Whether you’re a believer or not, there always has been something fascinating about the paranormal. From ghosts to near-death experiences, telepathy to UFOs, the uncertain and unprovable nature of many phenomena long have landed people on a scale of belief that runs from completely dismissive to unequivocal believer. For the most part, paranormal stories have been relegated to odd corners of the internet, to publications like the National Enquirer or to the St. Thomas classroom.

Wait, what?

Psychology professors Britain Scott and Greg Robinson-Riegler have long been interested in the cognitive psychology of the paranormal, a shared passion they have translated into research and – for the first time in 2015 – a January Term class in England.

“We’re interested in what people’s experiences, whether real or not, what they mean to people,” Robinson-Riegler said. “Our question has become about the meaning of these experiences and what purposes they serve for the people who remember them.”
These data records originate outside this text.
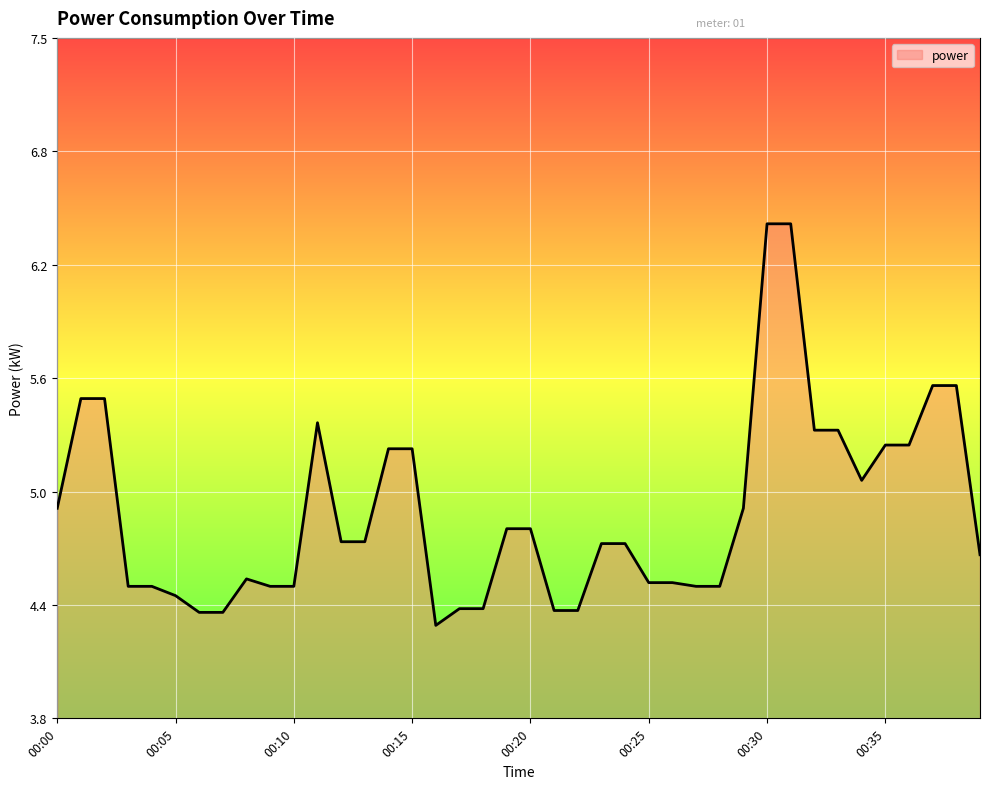

What is the difference between the second highest and minimum values?

2.2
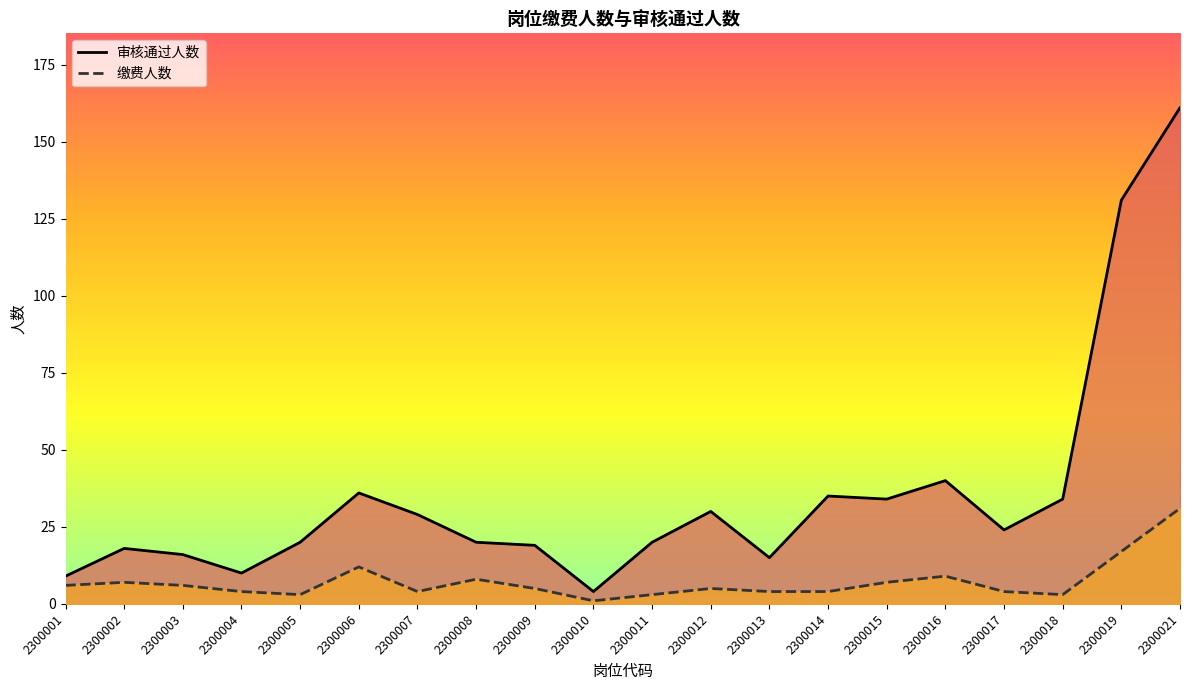

Where is the first local minimum for 审核通过人数?

2300004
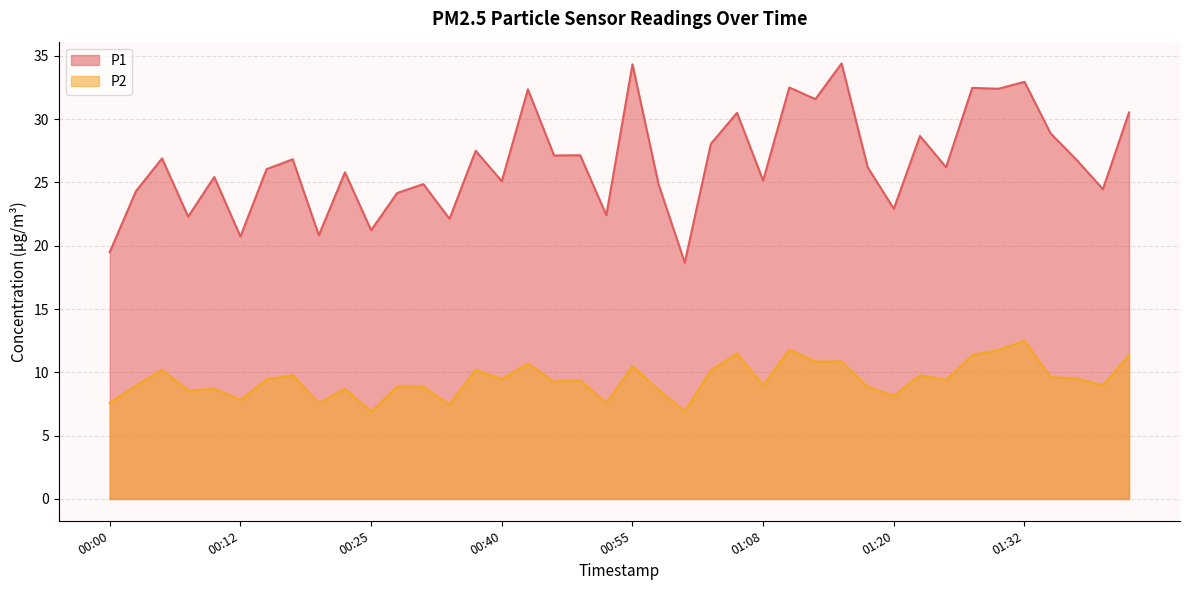

What is the value of the P1 point at the 8th from the left?

26.8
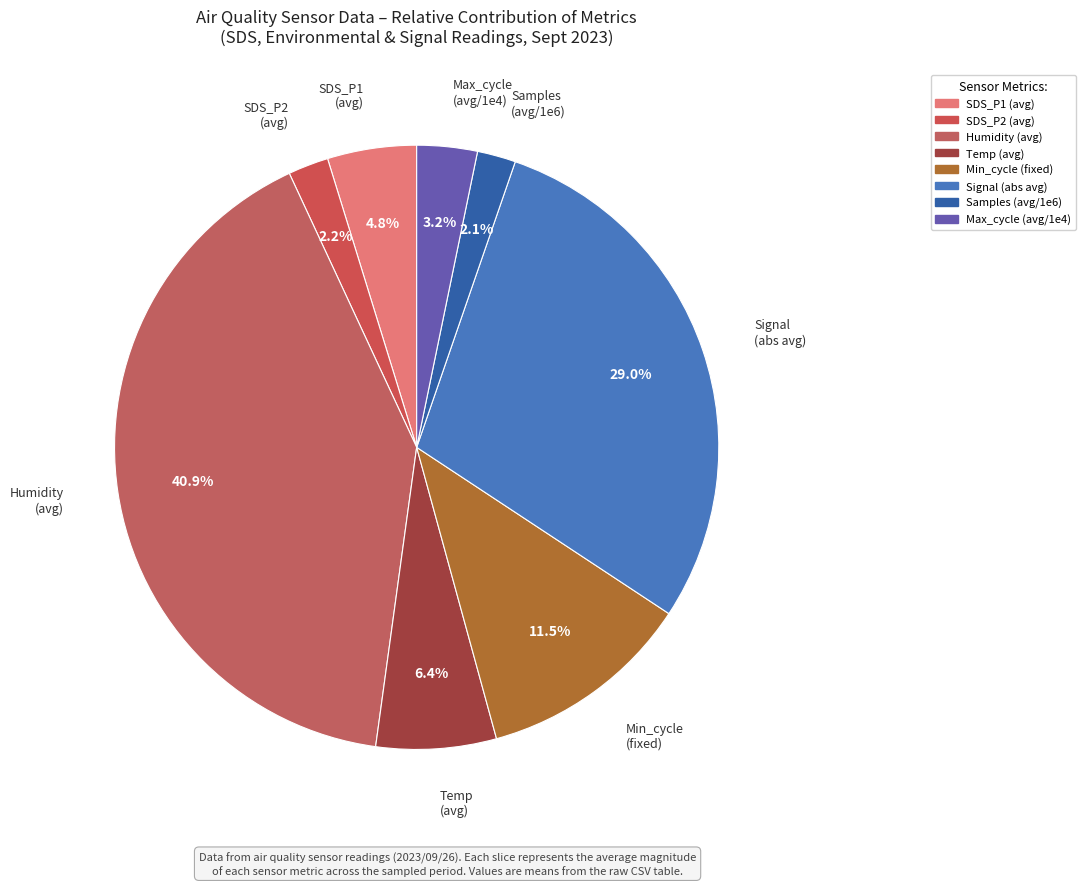

How many segments does this pie chart have?

8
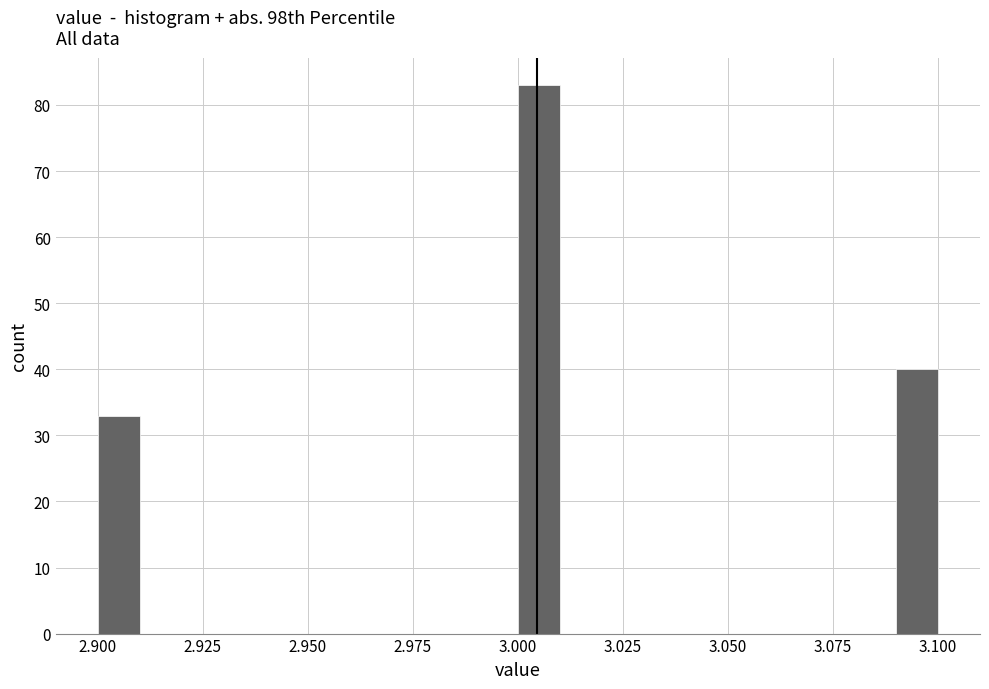

Around what value on the x-axis is the tallest bar? Give the approximate position of its centre, as read against the axis.

3.005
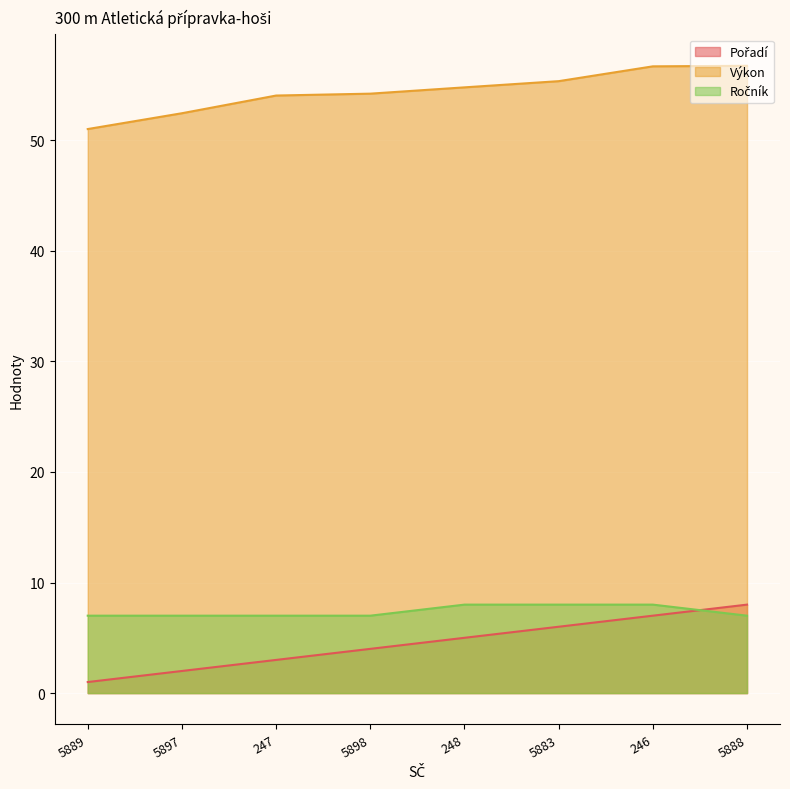

True or false: Pořadí has a value of 11.5 at 5888.

False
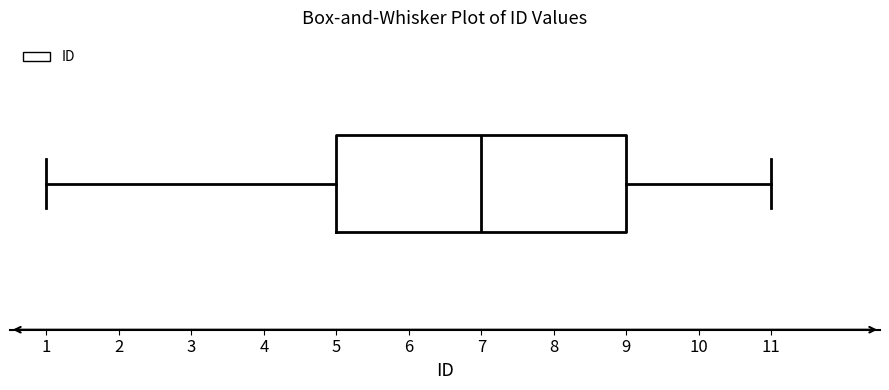

Where is the right edge of the box on the x-axis? The values are not printed on the chart, so give them approximately, as read against the axis.

9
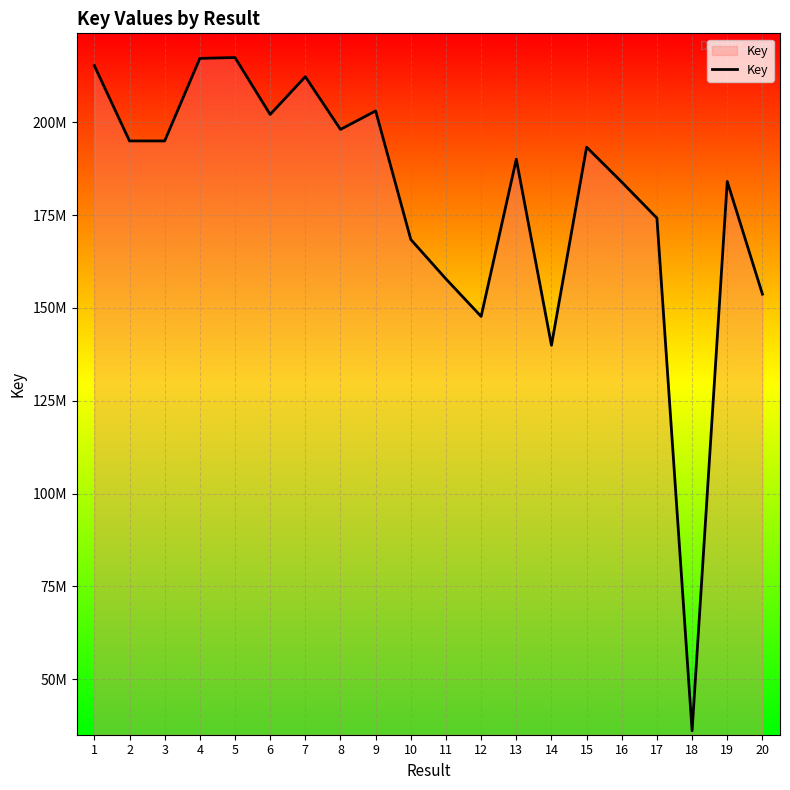

Does the chart have visible grid lines?

Yes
So, you won’t find Robinson-Riegler or Scott running experiments any time soon in the John R. Roach Center’s Psychology Department on whether students can guess what symbols are on the opposite side of a card without seeing them. Over the past 15 years or so, when they started discussing their joint interest in the topic, Robinson-Riegler and Scott have done studies that include examining autobiographical descriptions of paranormal experiences, as well as looking at what makes people shift along the scale from dismissive to skeptical to believer. Currently they are starting a project with students that will focus on the persuasiveness of a believer relating a paranormal story.

The culmination of their interest and research is the J-Term class in England, a country much more open to paranormal experiences and research than the U.S., Robinson-Riegler said,

“They have much more history there, wars, belief about ghosts,” he said. “The scientific community is completely dismissive of [paranormal belief] in the U.S., not so much in the U.K.”

Students in the 2015 class got a crash course in the cognitive psychology of the paranormal, as well as deeper dives into the individual histories and beliefs surrounding many paranormal topics, including ghosts, cold readings and mediums.

“It’s just a rich, rich course. We go to two universities, one in Edinburgh and one in London. Both have labs that investigate paranormal belief and the existence of the paranormal, so we talk to leading researchers and professors there,” Robinson-Riegler said. “We go to places that are ostensibly haunted. We teach the students about cognition, have them read accounts of hauntings and ghosts, and have them critically think about it; it’s really a critical thinking course. And we do teach it with kind of a skeptical perspective. Skeptical means you’re open, you just want proof. We’re respectful of people’s beliefs. We say to look at it like a scientist: What’s the proof you want, and how would you find it if you had to do an experiment?”

Robinson-Riegler and Scott plan to lead the class again in 2017 and hope to continue offering it on an every-other-year basis.